NOAA continues to be a global leader in addressing illegal, unreported, and unregulated fishing. Today, NOAA Fisheries released its 2015 Biennial Report to Congress, highlighting U.S. findings and analyses of foreign IUU fishing activities. The report also highlights bycatch of protected species and shark catch on the high seas, where nations do not have a regulatory program comparable to the United States.
The 2015 report identified six nations—Colombia, Ecuador, Mexico, Nigeria, Nicaragua, and Portugal—as having vessels engaged in IUU activities. On behalf of the United States, NOAA Fisheries will consult with each of the nations to press for corrective action to address these activities and improve their fisheries management and enforcement practices related to IUU fishing. If these nations do not take sufficient action and receive a positive certification in the next biennial report, the United States may prohibit the importation of certain fisheries products and deny port privileges for that nation’s fishing vessels.
Dr. Kathryn Sullivan, former under secretary of commerce for oceans and atmosphere and NOAA administrator, noted, “As one of the largest importers of seafood in the world, the United States has a global responsibility and an economic duty to ensure that the fish we import is caught sustainably and legally. The President and NOAA are committed to doing our part to working with these nations to encourage their compliance, and we will continue to work with our partners to detect and combat illegal practices.”
The previous 2013 Biennial Report to Congress identified 10 nations—Colombia, Ecuador, Ghana, Italy, Korea, Mexico, Panama, Spain, Tanzania, and Venezuela—whose vessels engaged in IUU fishing activities. Over the last two years, the U.S. government consulted with these nations and determined that each took appropriate action by adopting new laws and regulations or amending existing ones, sanctioning the vessels, improving monitoring and enforcement, and/or challenging the basis of the identification of individual vessels. These measures resulted in a positive certification, meaning that no further action is required.

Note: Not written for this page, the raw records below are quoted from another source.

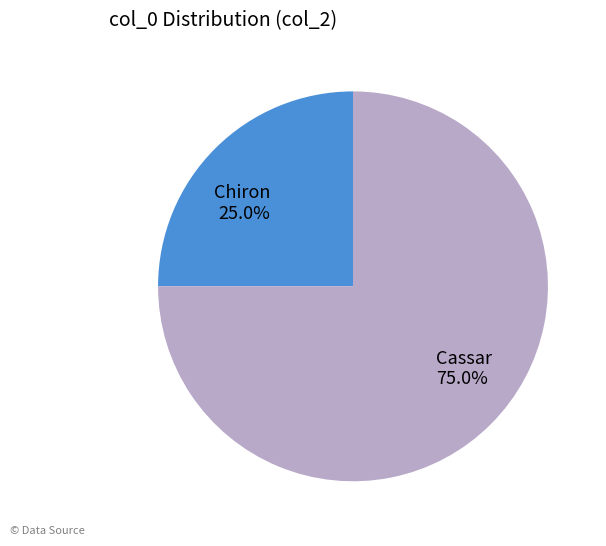

Is Cassar the majority of the pie?

Yes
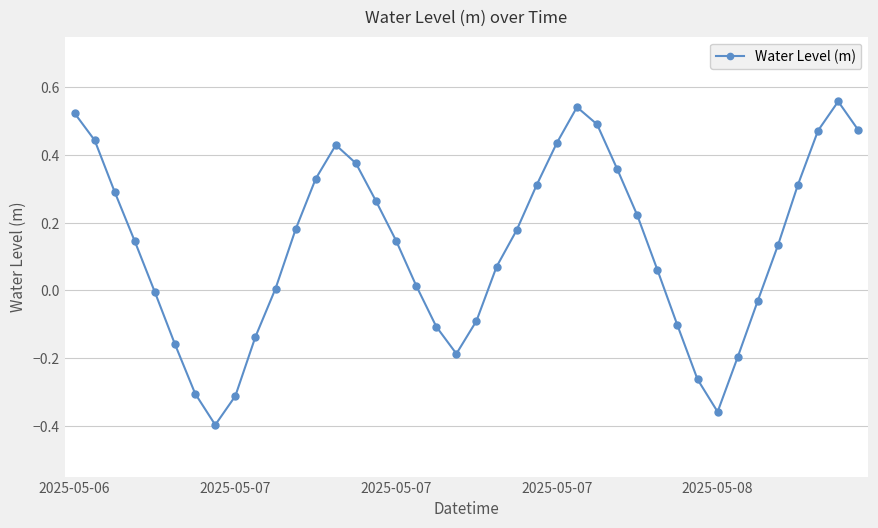

How many points are higher than both their immediate neighbors (excluding endpoints)?

3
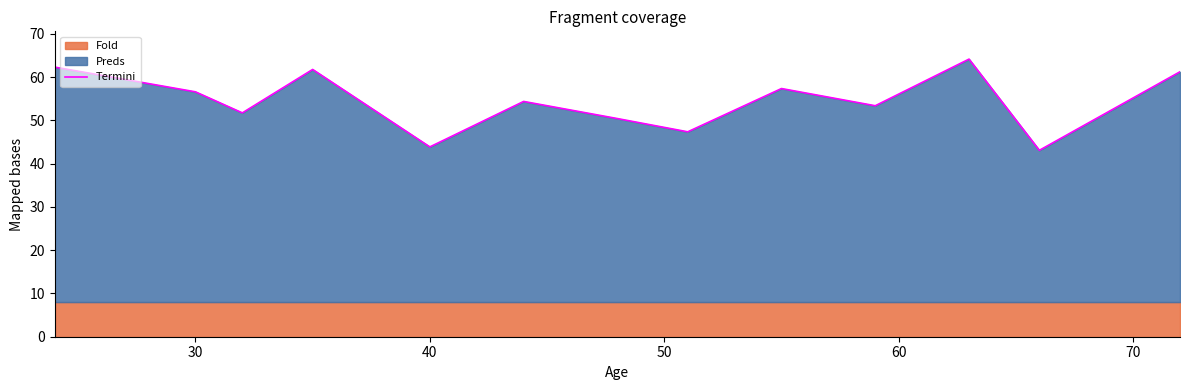

The Termini series shows 86.4 at 30. True or false?

False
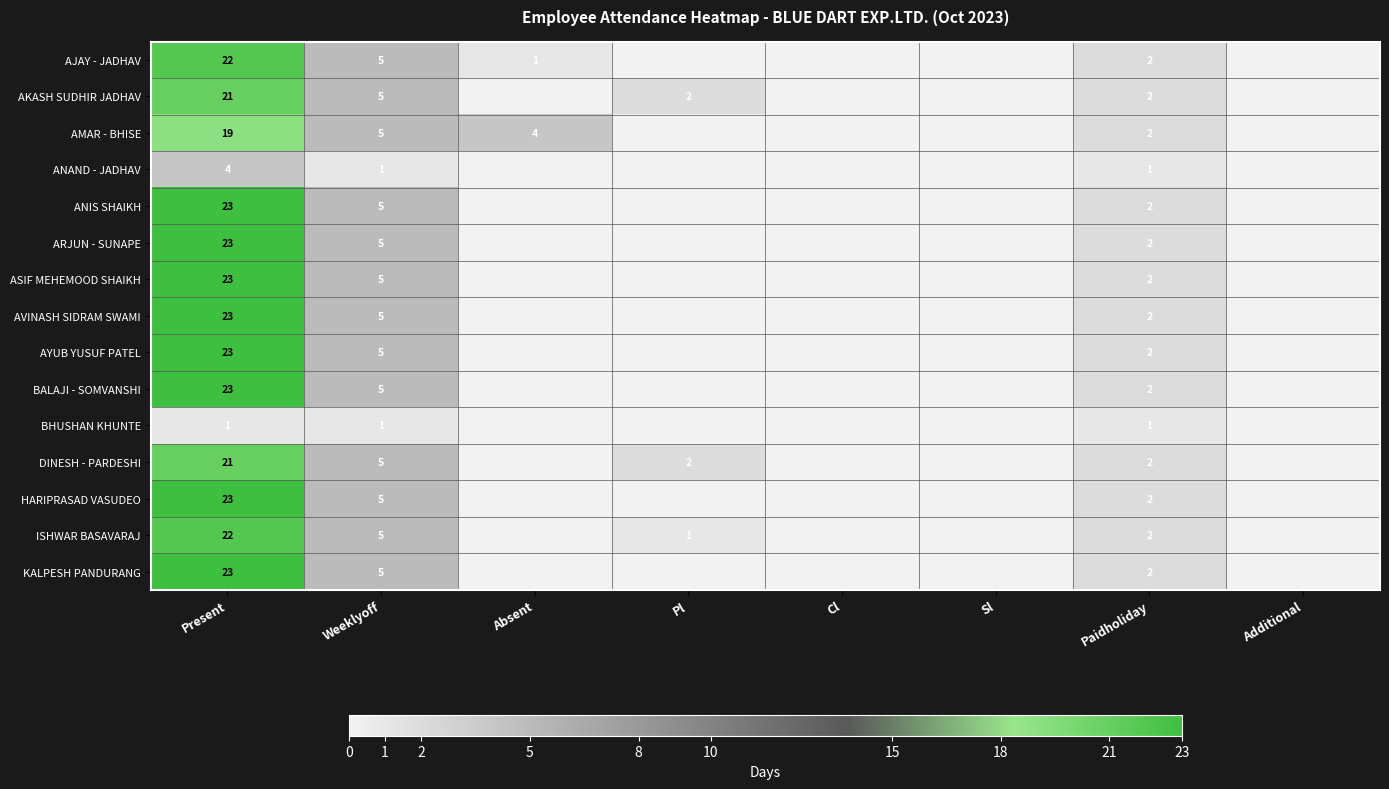

Is it true that KALPESH PANDURANG equals 1 at Paidholiday?

False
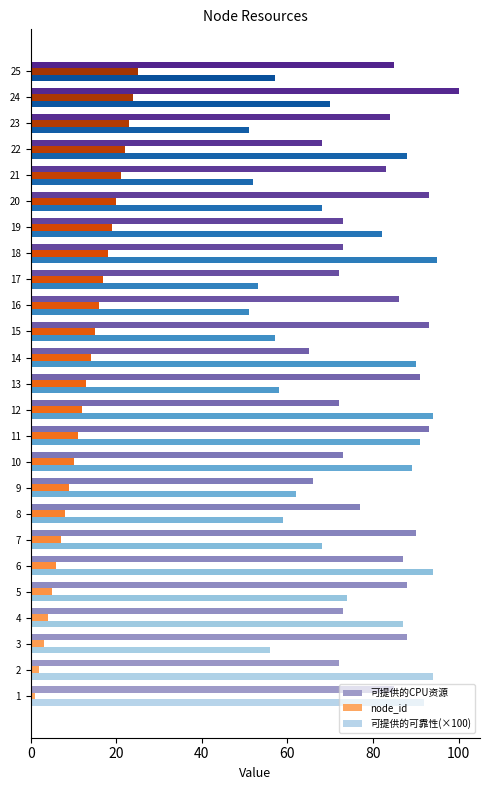

At which label is 可提供的CPU资源 closest to 82?

21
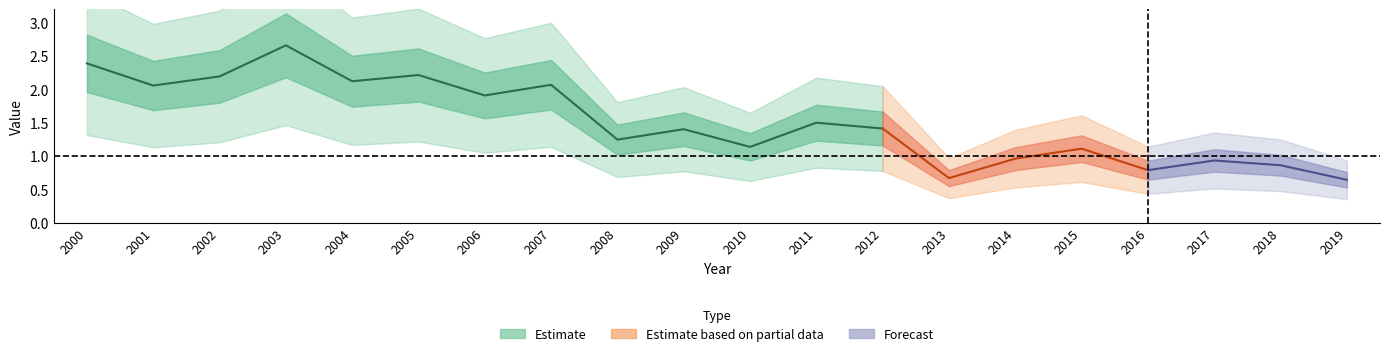

True or false: there are more than 1 points higher than both neighbors.

True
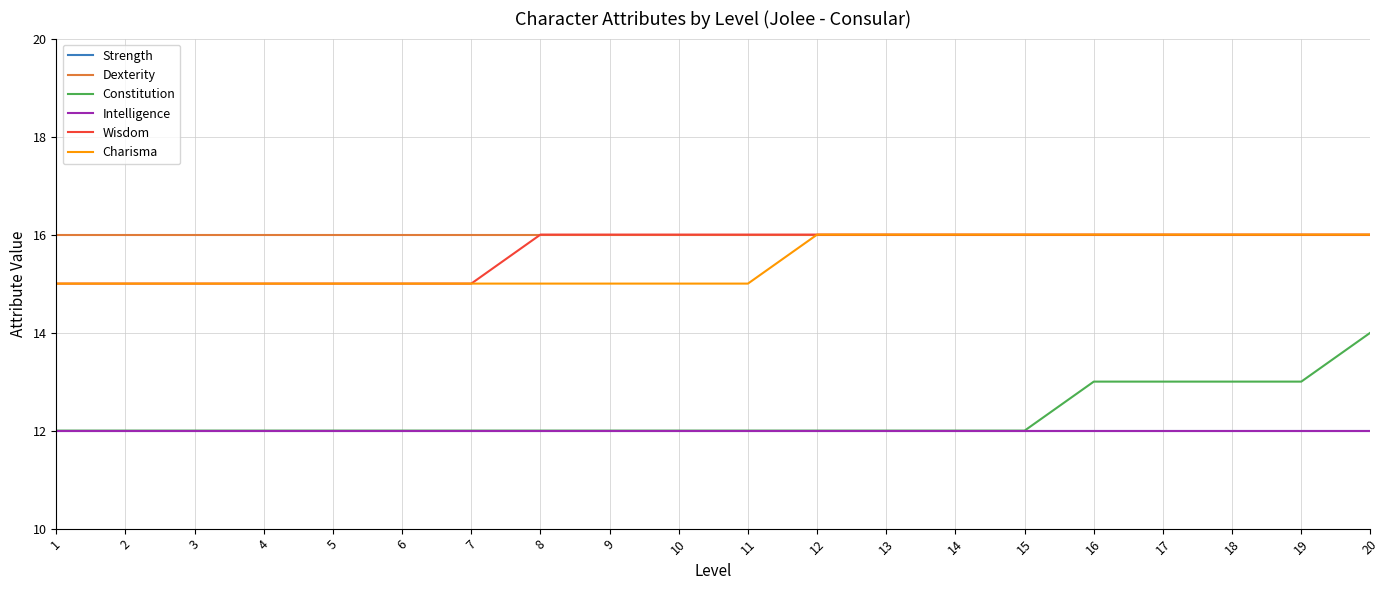

What is the difference between the highest and lowest values at 14?

4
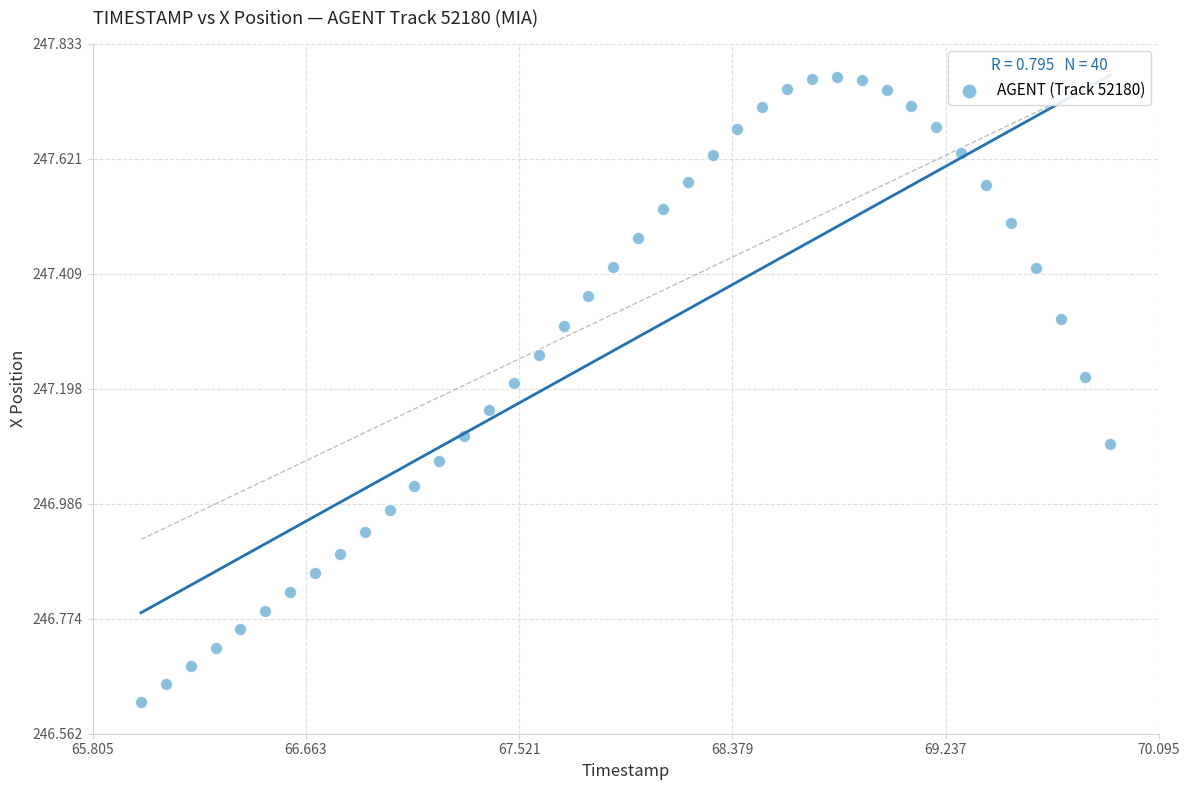

What is the range of X values (max minus min)?

3.9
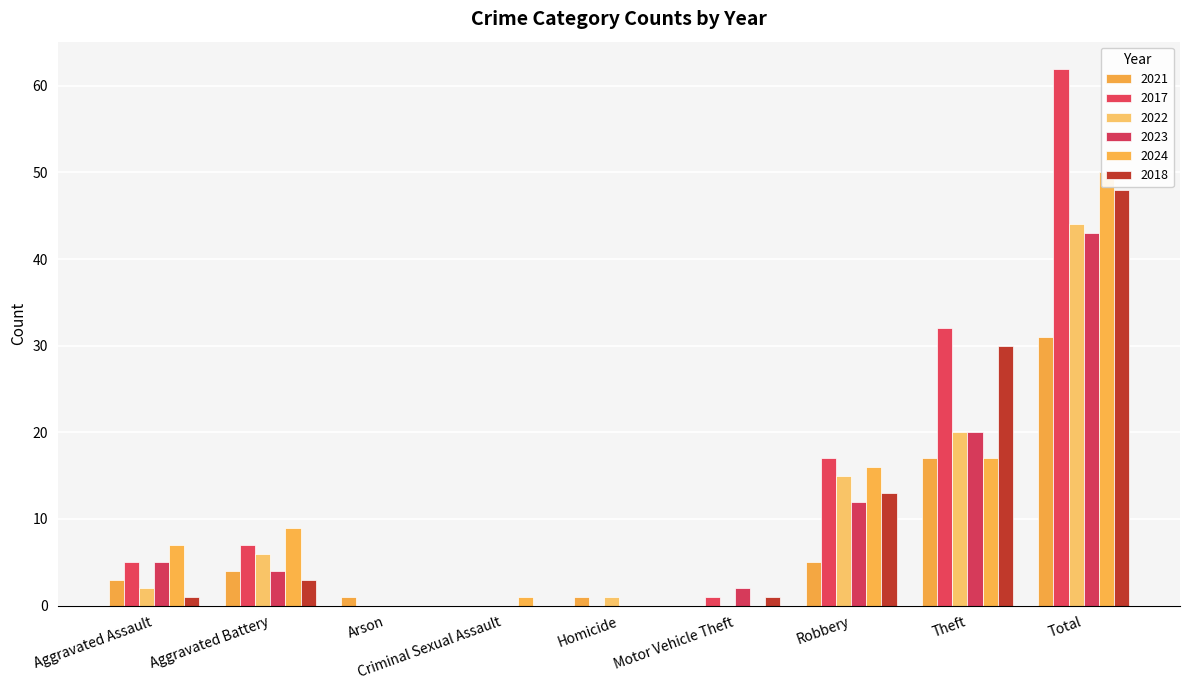

What is the greatest value displayed?

62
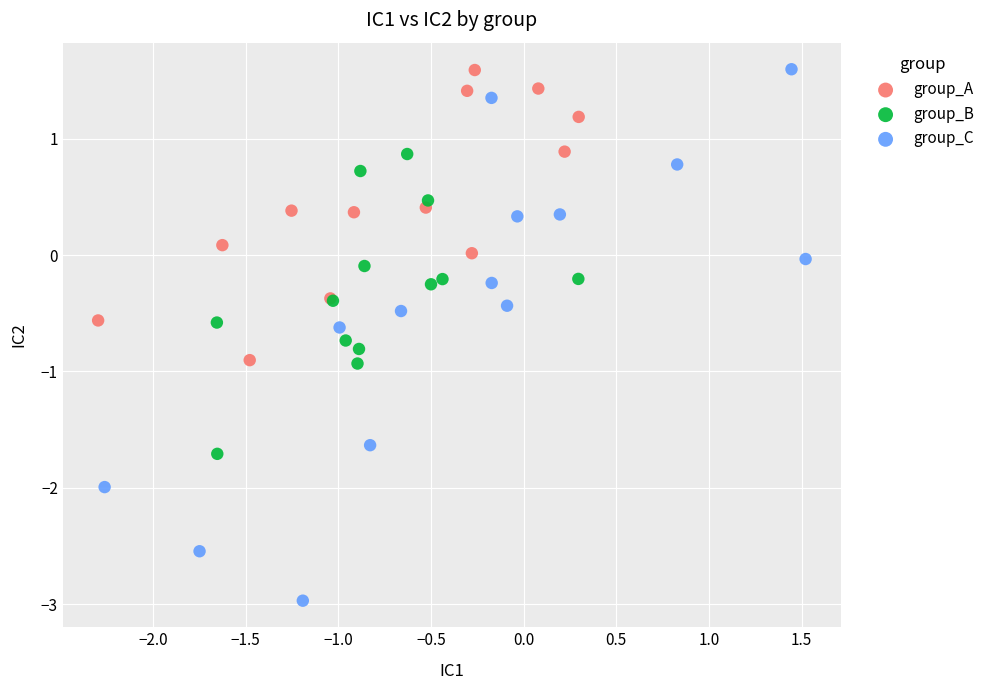

Which series contains the lowest Y value?

group_C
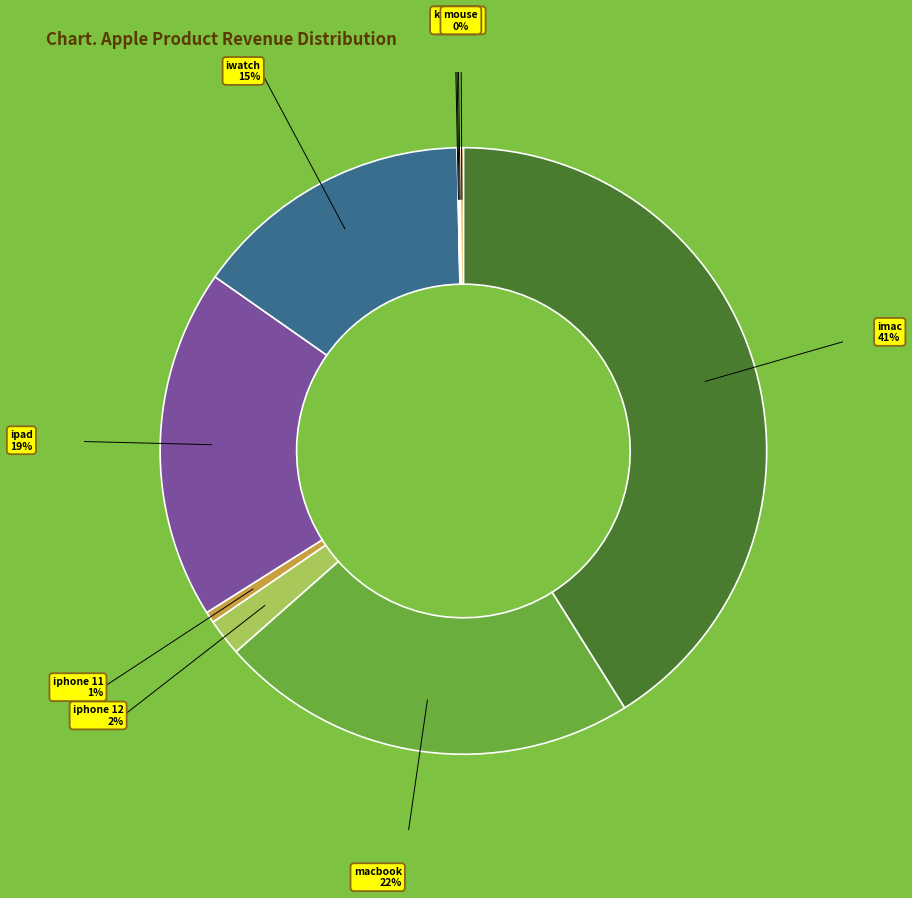

The iphone 12 slice represents 2% of the pie. True or false?

True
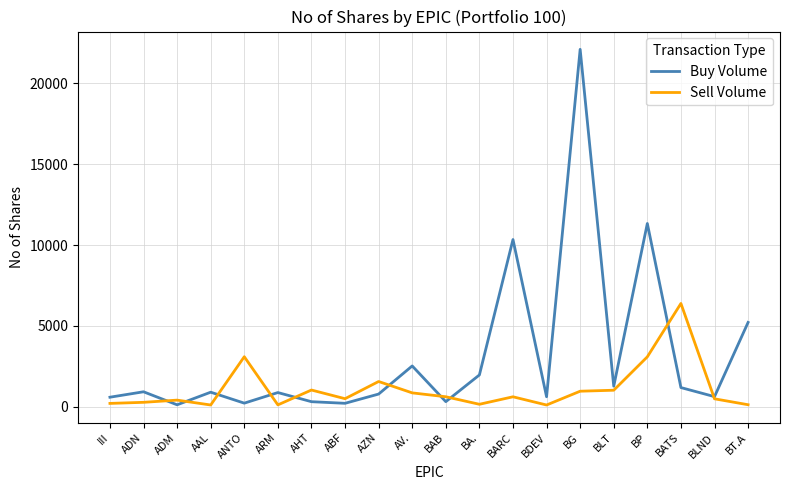

Between which two adjacent categories do Sell Volume and Buy Volume first intersect?

ADN and ADM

The 2015 Biennial Report did not identify any countries for bycatch of protected living marine resources or for shark catch on the high seas. The 2013 report, however, identified Mexico for lacking management measures to mitigate bycatch of North Pacific loggerhead sea turtles in the gillnet fishery in the Gulf of Ulloa, Baja California Sur. Mexico has made meaningful progress in developing a regulatory program to address this issue. NOAA Fisheries will continue to consult with Mexico moving forward and will delay the country’s certification decision until May 2015.
“The United States is committed to working bilaterally and multilaterally to combat illegal fishing and to ensure the effective management of bycatch of protected species, and shark catch on the high seas,” said Eileen Sobeck, former assistant administrator for NOAA Fisheries. “We are encouraged by the positive steps these nations took to address IUU fishing and will continue to explore all avenues to combat IUU activity on a global scale.”
IUU fishing undermines international efforts to sustainably manage and rebuild fisheries and creates unfair market competition for fishermen who adhere to strict conservation measures like those in the United States. IUU fishing can also devastate fish populations and their productive marine habitats, threatening food security and economic stability worldwide. Independent experts have estimated global economic losses from IUU fishing to be between $10 billion and $23 billion annually, undermining economic opportunities for U.S. fishermen.
These biennial reports are required under the High Seas Driftnet Fishing Moratorium Protection Act, as amended by the Magnuson-Stevens Fishery Conservation and Management Reauthorization Act and the Shark Conservation Act.